## [正文]
Python | Beautiful Soup模块

一、简介

Beautiful Soup是一个用来解析HTML和XML的python库,很适合用于爬取网页,提供了很人性化的parse tree,比起传统的SGMLParser给力多了

二、安装

安装Beautiful Soup

pip install beautifulsoup4

三、例子

这里使用下列html源码来让Beautiful Soup解析

<html>
<head>
<title>The Dormouse's story</title>
</head>
<body>
<p class="title"><b>The Dormouse's story</b></p>
<p class="story">Once upon a time there were three little sisters
<a href="http://example.com/elsie" class="sister" id="link1">Elsie</a>,
<a href="http://example.com/lacie" class="sister" id="link2">Lacie</a> and
<a href="http://example.com/tillie" class="sister" id="link3">Tillie</a>;
and they lived at the bottom of a well.</p>
<p class="story">...</p>
</html>

格式化源码

from bs4 import BeautifulSoup
soup = BeautifulSoup(html_doc)

## [资料]
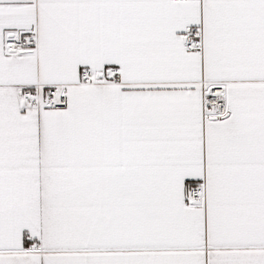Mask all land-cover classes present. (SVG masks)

## [练习任务]
**a.** 根据正文，安装Beautiful Soup应使用哪条命令？
**b.** 列出Beautiful Soup正文示例HTML源码中全部<a>标签所显示的链接文字。
**c.** 从这篇Beautiful Soup模块介绍的最后一行之后接着续写。

## [逐题答案]
**a.** pip install beautifulsoup4

**b.** Elsie、Lacie、Tillie

**c.**
print (soup.prettify())
# <html>
# <head>
# <title>
# The Dormouse's story
# </title>
# </head>
# <body>
# <p class="title">
# <b>
# The Dormouse's story
# </b>
# </p>
# <p class="story">
# Once upon a time there were three little sisters; and their names were
# <a class="sister" href="http://example.com/elsie" id="link1">
# Elsie
# </a>
# ,
# <a class="sister" href="http://example.com/lacie" id="link2">
# Lacie
# </a>
# and
# <a class="sister" href="http://example.com/tillie" id="link2">
# Tillie
# </a>
# ; and they lived at the bottom of a well.
# </p>
# <p class="story">
# ...
# </p>
# </body>
# </html>

测试下自带的一些数据结构

soup.title
# <title>The Dormouse's story</title>
soup.title.name
# u'title'
soup.title.string
# u'The Dormouse's story'
soup.title.parent.name
# u'head'
soup.p
# <p class="title"><b>The Dormouse's story</b></p>
soup.p['class']
# u'title'
soup.a
# <a class="sister" href="http://example.com/elsie" id="link1">Elsie</a>
soup.find_all('a')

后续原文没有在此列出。